With fast food and Walmart workers striking for living wages and decent benefits, the corporations they enrich have never fared better. Catherine Rampbell analyzes the 3rd quarter GDP report for 2012.
That's all well and good, except that those gains haven't been widely shared. What makes these figures perverse is the
corresponding plummet in median wages. Interestingly, Rampbell notes that the profits weren't derived from weakened global demand, but from bolstered earnings at home.
That means it doesn't have to be this way. Catherine Ruetschlin's report, Retail's Hidden Potential, suggests that it is in everyone's, including low-wage employers', best interests to raise wages. The fact that corporate profits have been gleaned from industries that can't be outsourced indicates that demand wouldn't suffer from higher tax rates. There's nowhere for these service and retail jobs to go.
The divergence between corporate profits and wages recalls Jared Bernstein's memorable inequality dragon:
This trend is a result of misguided and ideological policy decisions. Enthralled by a philosophy of maximizing shareholder value above all else, the modern corporation suppresses labor costs, while generously
paying back record profits to investors through stock repurchases.
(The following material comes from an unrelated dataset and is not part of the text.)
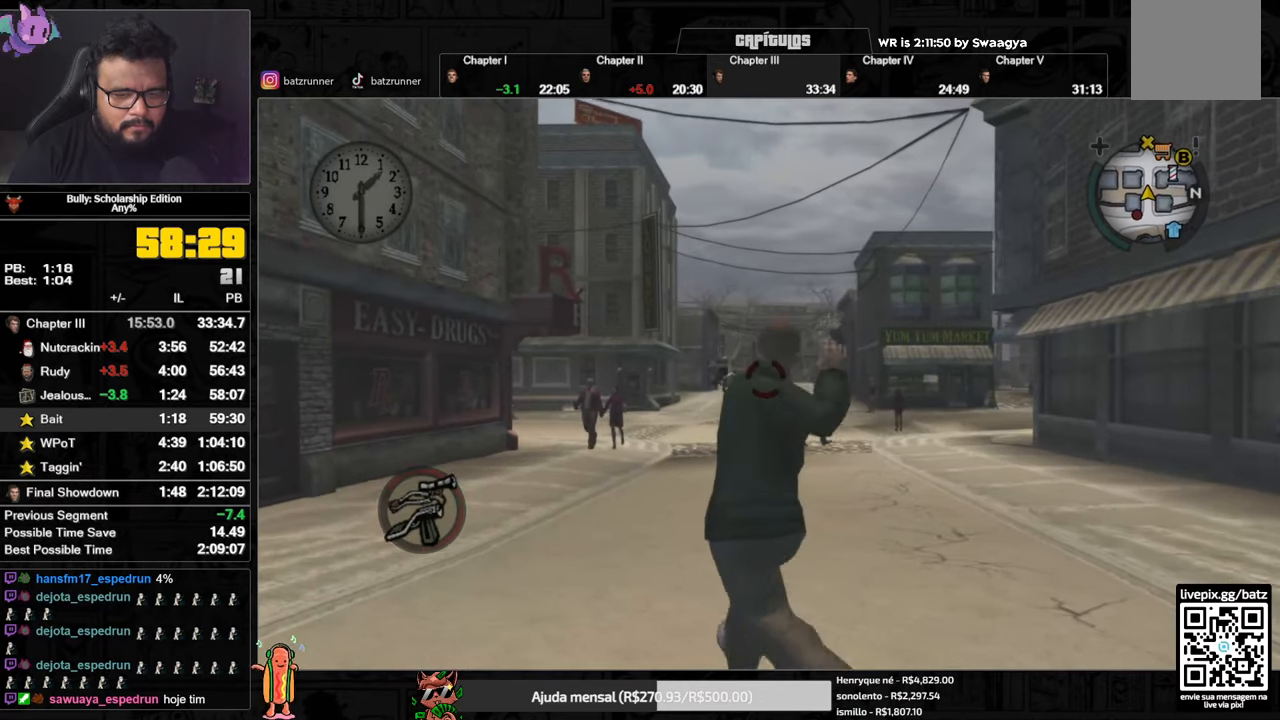
{"buttons": [], "left_stick": "down-left", "right_stick": "left", "events": [[133, "L2", "up"], [167, "left_stick", "down-left"], [200, "right_stick", "left"]]}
But there is a steep price, both to their workers and, by proxy, the American economy writ large. Similarly, beltway negotiators demand cuts to corporate tax rates even as taxes paid have reached their lowest point ever. Enterprising scholars call for reducing income taxes on the rich back down to "prosperous" Gilded Age levels, even while actual taxes paid remain low.
As the austerity crisis (or fiscal cliff, fiscal slope, austerity bomb) negotiations heat up, keep the dragon in mind. In policymaking, it should matter the most. Low-wage workers need a hand now and unprecedenedly profitable corporations can afford to pay more for an unprecedentedly weak working class. We have another way forward, today's evidence bolsters the case for taking it.